The Elder Care Continuum is a kind of map, a diagnostic tool that helps families understand the specific situation of the elder for whom they are seeking support. Locating the elder’s place on the map helps families more easily identify the decisions they need to make. The tool creates a shared document to which families and Elder Care Professionals can refer as the client-elder’s situation changes. It is a timeline along which the client-elder is moving at this stage of his or her life.
Ideally, most of us would like to “age in place, ” living independently in our own homes until we die peacefully in bed. Some people have the good fortune to depart this life in this manner, but many do not. Instead, they may have Alzheimer’s or Parkinson’s disease, suffer a disabling stroke, become frail, or otherwise find themselves moving down the elder care continuum. They find that they need assistance with activities of daily living.

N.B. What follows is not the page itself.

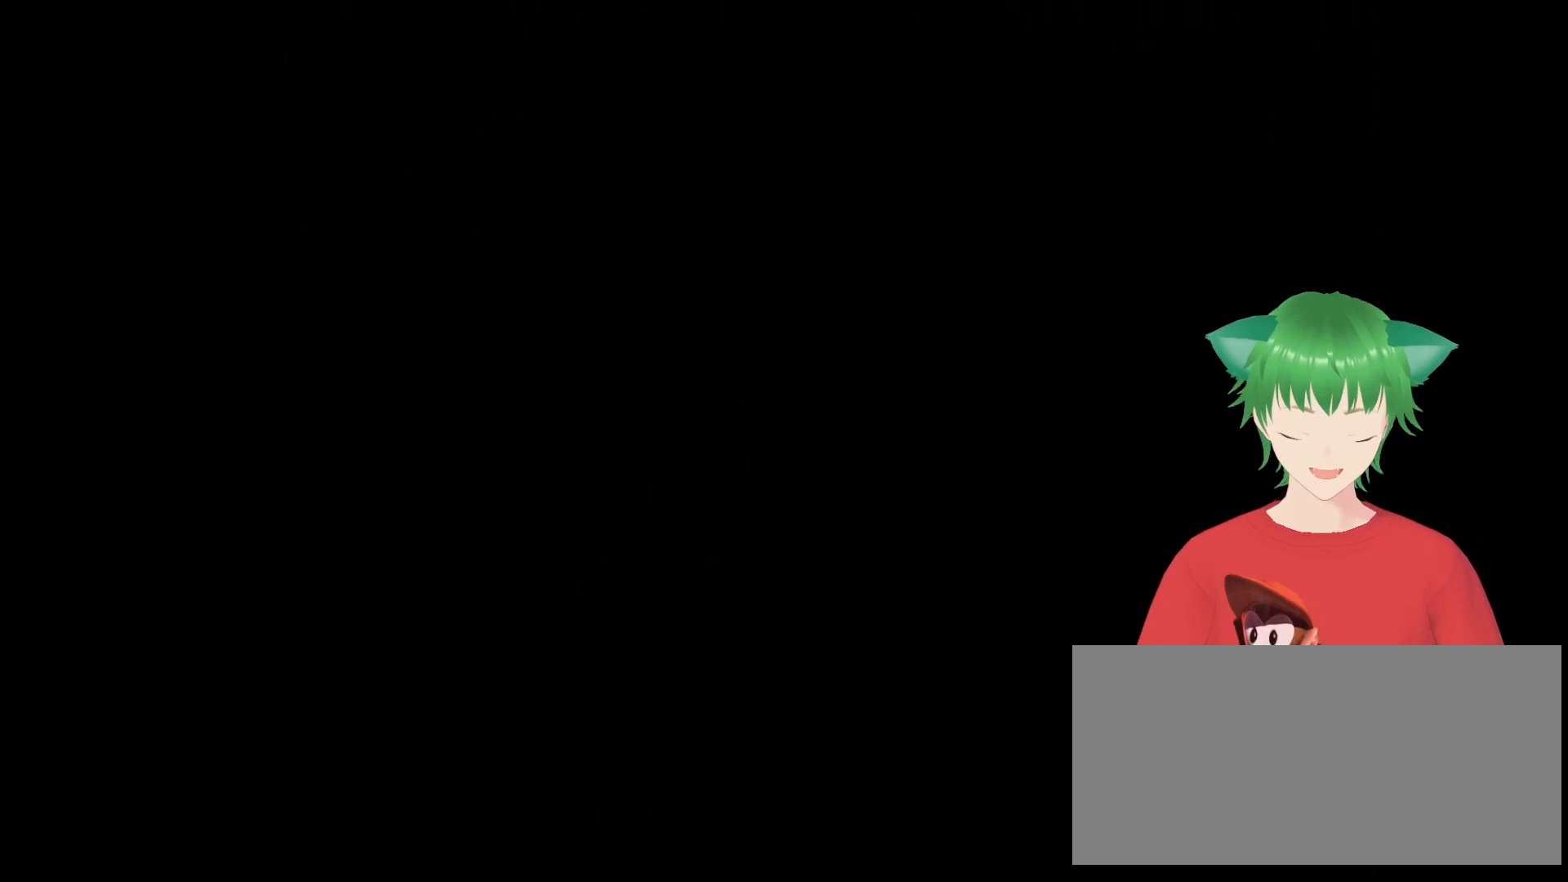
{"buttons": [], "events": []}
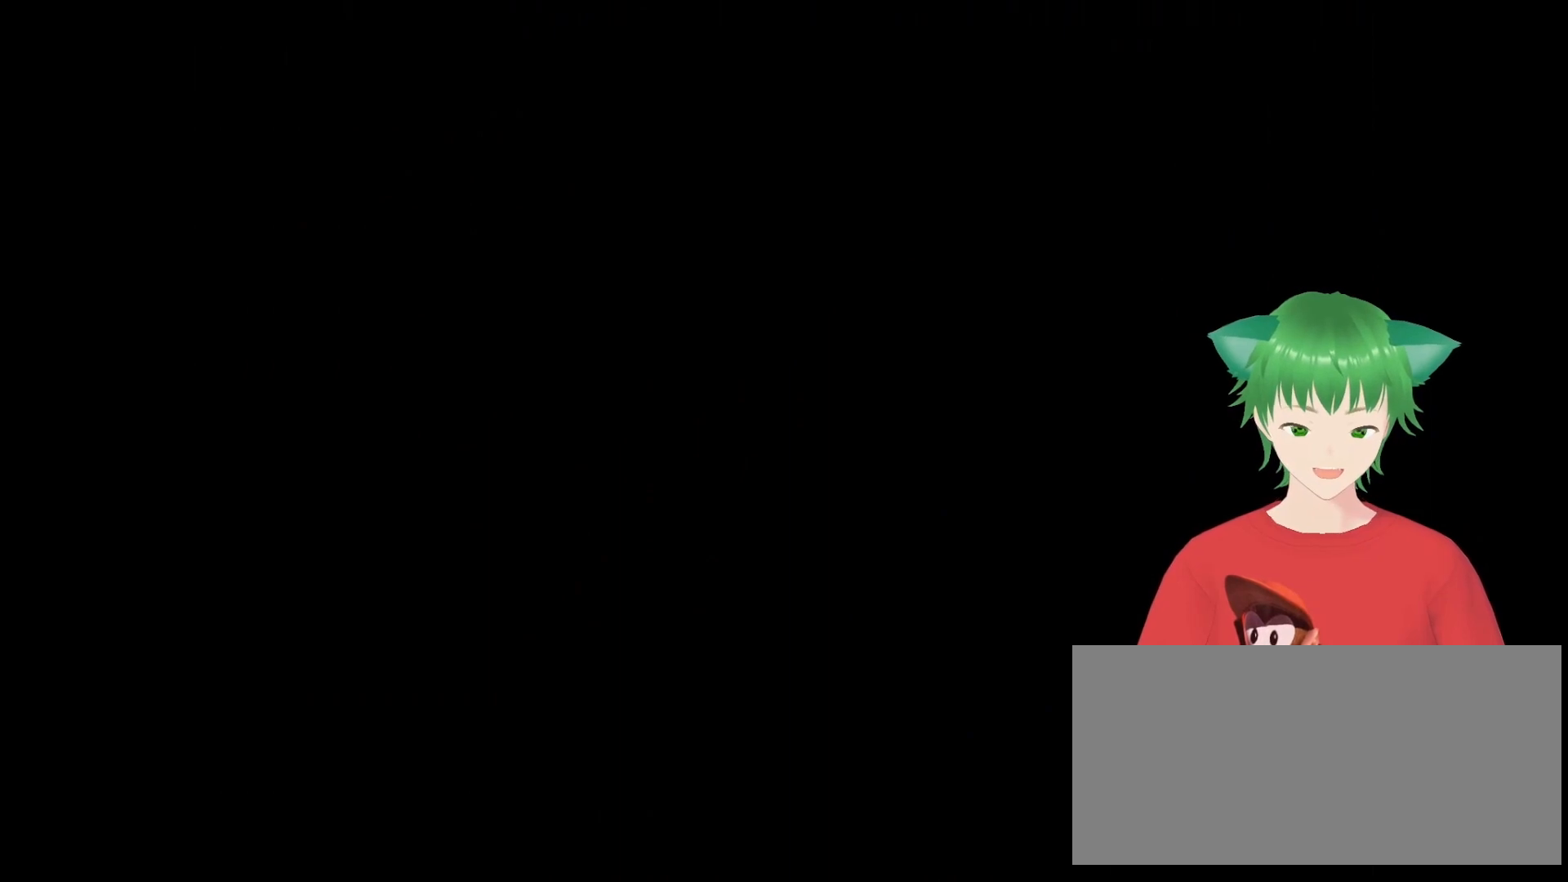
{"buttons": [], "events": []}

The term “activities of daily living” (ADL), refers to the basic tasks of everyday life, such as eating, bathing, dressing, toileting, and transferring. When people are unable to perform these activities, they need help in order to cope, either from other human beings or mechanical devices or both. Instrumental activities of daily living (IADL) are activities related to independent living and include preparing meals, managing money, shopping for groceries or personal items, performing light or heavy housework, and using a telephone. Measurement of both ADLS and IADLs is critical because they have been found to be significant predictors of admission to a nursing home, use of paid home care, use of physician and/or hospital services, the need for insurance coverage and mortality.